(TEXT PASSAGE)
RIP: Val Kilmer, an icon of ’80s and ’90s cinema, has died at 65

Val Kilmer
Still from 'Top Gun' by Paramount via MovieStillsDB

Val Kilmer, an icon of ’80s and ’90s cinema who had a long and brilliant career inside and outside Hollywood’s margins, died on April 1 from pneumonia, per the New York Times. He was 65.

Kilmer’s career started exceptionally hot in the mid-’80s, with roles in the Zucker-Abrhams-Zucker comedy Top Secret!, one of the funniest movies of the post-Airplane! era; Real Genius, which introduced an entire generation to how great Tears for Fears was in their “Everybody Wants to Rule the World” heyday; and Tony Scott’s Top Gun, where he played Iceman, the foil (and later friend) to Tom Cruise’s Maverick. He captured a certain kind of nerd’s heart with his role in Ron Howard’s Willow, a cult fantasy feature that continues to have a fun afterlife among sword and sorcery fans.
(End TEXT PASSAGE)
(INFORMATION PROVIDED)
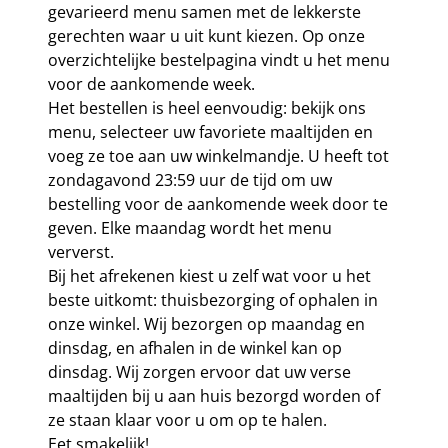
gevarieerd menu samen met de lekkerste
gerechten waar u uit kunt kiezen. Op onze
overzichtelijke bestelpagina vindt u het menu
voor de aankomende week.
Het bestellen is heel eenvoudig: bekijk ons
menu, selecteer uw favoriete maaltijden en
voeg ze toe aan uw winkelmandje. U heeft tot
zondagavond 23:59 uur de tijd om uw
bestelling voor de aankomende week door te
geven. Elke maandag wordt het menu
ververst.
Bij het afrekenen kiest u zelf wat voor u het
beste uitkomt: thuisbezorging of ophalen in
onze winkel. Wij bezorgen op maandag en
dinsdag, en afhalen in de winkel kan op
dinsdag. Wij zorgen ervoor dat uw verse
maaltijden bij u aan huis bezorgd worden of
ze staan klaar voor u om op te halen.
Eet smakelijk!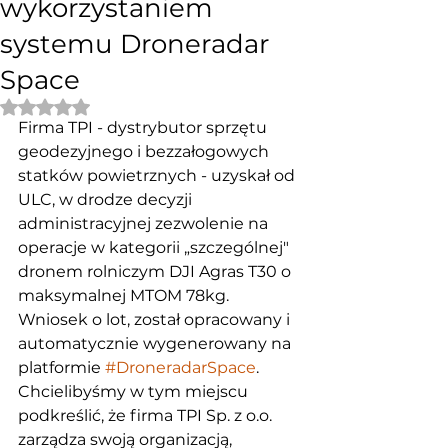
wykorzystaniem
systemu Droneradar
Space
Rated NaN out of 5 stars.
Firma TPI - dystrybutor sprzętu 
geodezyjnego i bezzałogowych 
statków powietrznych - uzyskał od 
ULC, w drodze decyzji 
administracyjnej zezwolenie na 
operacje w kategorii „szczególnej" 
dronem rolniczym DJI Agras T30 o 
maksymalnej MTOM 78kg. 
Wniosek o lot, został opracowany i 
automatycznie wygenerowany na 
platformie 
#DroneradarSpace
. 
Chcielibyśmy w tym miejscu 
podkreślić, że firma TPI Sp. z o.o. 
zarządza swoją organizacją, 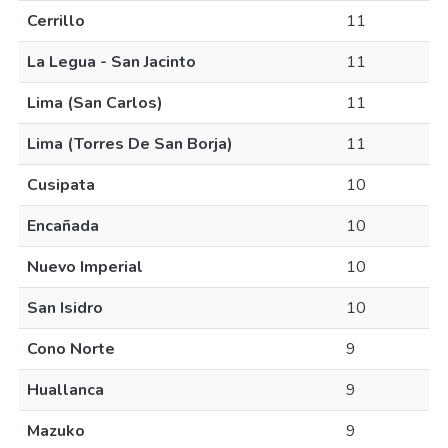
Cerrillo
11
La Legua - San Jacinto
11
Lima (San Carlos)
11
Lima (Torres De San Borja)
11
Cusipata
10
Encañada
10
Nuevo Imperial
10
San Isidro
10
Cono Norte
9
Huallanca
9
Mazuko
9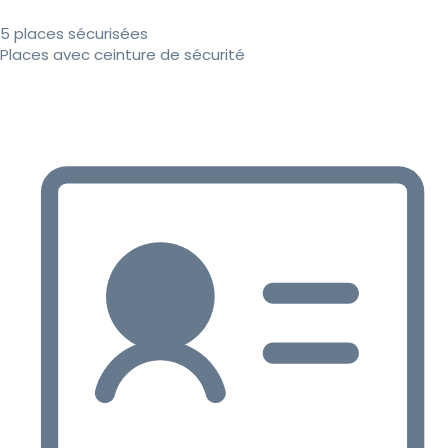
5 places sécurisées
Places avec ceinture de sécurité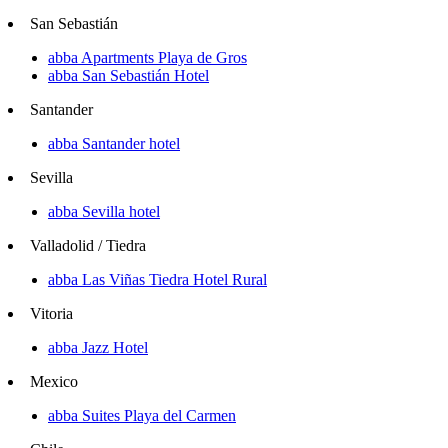
San Sebastián
abba Apartments Playa de Gros
abba San Sebastián Hotel
Santander
abba Santander hotel
Sevilla
abba Sevilla hotel
Valladolid / Tiedra
abba Las Viñas Tiedra Hotel Rural
Vitoria
abba Jazz Hotel
Mexico
abba Suites Playa del Carmen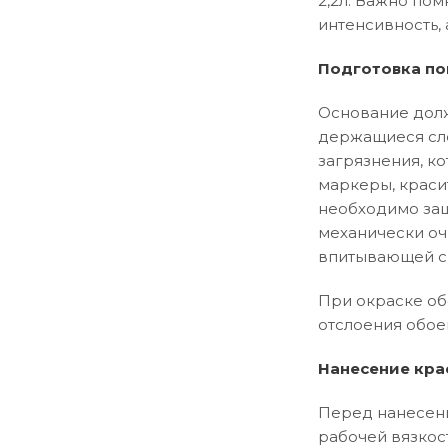
2,2л. Важно пом
интенсивность, 
Подготовка по
Основание долж
держащиеся сло
загрязнения, ко
маркеры, краси
необходимо заш
механически оч
впитывающей сп
При окраске об
отслоения обое
Нанесение кра
Перед нанесени
рабочей вязкос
(End INFORMATION PROVIDED)
WHAT IS EXPECTED
List every film in which the Val Kilmer obituary says Kilmer had a role.

RESPONSE TO THE EXERCISE
Top Secret!, Real Genius, Top Gun, Willow